Install Single Sign on with Kerberos at CentOS 7.5.1408
-
- Last edited 4 years ago by MLR
-
-
- This page is a first draft
Contents
- 1 About this manual
- 2 Preparation
- 3 Needed users in the Active Directory
- 4 Create a keytab file
- 5 Install required packages on CentOS
- 6 Create Kerberos configuration
- 7 Test authentication with your Keytab-file
- 8 Secure your BlueSpice webroot with Kerberos
- 9 Testing
- 10 User permission to autocreate account
- 11 PHP-extension for ldap
About this manual
In this manual we will use certain placeholders. Replace them due to the following steps analogical to your system environment.
example.local= your domain namewebserver.example.local= FQDN of your bluespice webserverdc.example.local= FQDN of your domain controller
Preparation
Please make sure that you configured a working "A" record at your DNS server for webserver.example.local and (really necessary!) an reverse DNS record (PTR).
Please make also sure that the system clocks do not differ more than 5 minutes.
Needed users in the Active Directory
You need to create the following users in your Active Directory
- One user for your Kerberos authentication (We will call it "KerberosProxy" at this manual)
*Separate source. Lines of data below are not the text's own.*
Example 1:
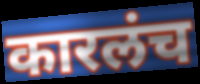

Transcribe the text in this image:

कारलंच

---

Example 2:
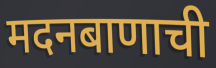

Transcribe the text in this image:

मदनबाणाची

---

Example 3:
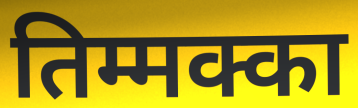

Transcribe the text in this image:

तिम्मक्का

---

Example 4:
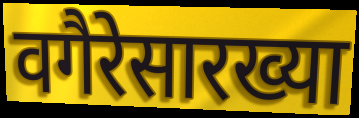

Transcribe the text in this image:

वगैरेसारख्या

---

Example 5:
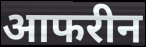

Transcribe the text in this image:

आफरीन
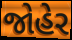
જોહેર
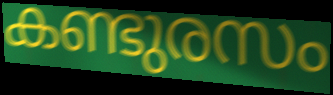
കണ്ടുരസം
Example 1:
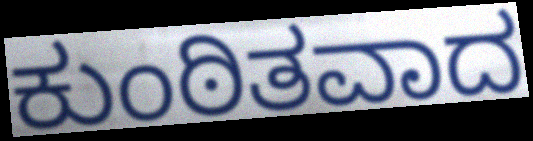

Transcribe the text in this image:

ಕುಂಠಿತವಾದ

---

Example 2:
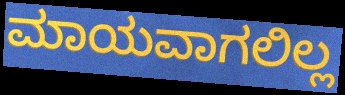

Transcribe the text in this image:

- One user for your BlueSpice AD proxy user (We will call it "LdapProxy" at this manual)
Please create these users and configure the passwords to "never expire".
Create a keytab file
Create a keytab file at your domain controller using this command (works on Windows >= 2018 R2):
$ ktpass -princ HTTP/webserver.example.local@EXAMPLE.LOCAL
-mapuser KerberosProxy@EXAMPLE.LOCAL
-crypto RC4-HMAC-NT
-ptype KRB5_NT_PRINCIPAL
-pass <password-of-KerberosProxy>
-out bluespice.keytab
Move this file to your BlueSpice server (folder /etc).
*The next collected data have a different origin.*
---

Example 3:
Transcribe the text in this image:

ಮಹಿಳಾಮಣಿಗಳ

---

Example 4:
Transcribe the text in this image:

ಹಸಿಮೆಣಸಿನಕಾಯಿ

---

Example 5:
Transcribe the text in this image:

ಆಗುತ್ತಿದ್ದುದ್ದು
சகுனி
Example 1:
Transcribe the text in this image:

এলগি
Install required packages on CentOS
Install all packages you need for Kerberos:
$ yum install krb5-workstation mod_auth_kerb
Create Kerberos configuration
Create a backup of /etc/krb5.conf and clear the file content. Insert this new content:
[libdefaults]
default_realm = EXAMPLE.LOCAL
[realms]
EXAMPLE.LOCAL = {
kdc = dc.example.local
admin_server = dc.example.local
}
[domain_realm]
example.local = EXAMPLE.LOCAL
.example.local = EXAMPLE.LOCAL
Test authentication with your Keytab-file
Now you can test your authentication with the keytab file which was created before:
$ kinit -VV -k -t /etc/bluespice.keytab HTTP/webserver.example.local
If everything is configured correctly you should get a success message:
Authenticated to Kerberos v5
Secure your BlueSpice webroot with Kerberos
Now you have to secure the BlueSpice DocumentRoot with. Open your VirtualHost config and insert the following:
<VirtualHost *:443>
...
<Directory /path/to/DocumentRoot>
AuthType Kerberos
KrbAuthRealms EXAMPLE.LOCAL
KrbServiceName HTTP/webserver.example.local@EXAMPLE.LOCAL
Krb5Keytab "/etc/bluespice.keytab"
KrbMethodNegotiate on
KrbMethodK5Passwd on
Require valid-user
</Directory>
...
</VirtualHost>
Restart your apache2 webserver.
Testing
Create a file test.php at the DocumentRoot of BlueSpice and insert this code:
<?php
echo $_SERVER['REMOTE_USER'];
If everyting works fine you should be able to open test.php with a webbrowser (not Firefox!) without getting an authentication window and you can see your windows user name at the test.php. Now delete test.php.
User permission to autocreate account
Make sure that the wiki user group * has the autocreateaccount permission in the PermissionManager of BlueSpice.
PHP-extension for ldap
Make sure that php-ldap is installed and loaded at your apache2 server.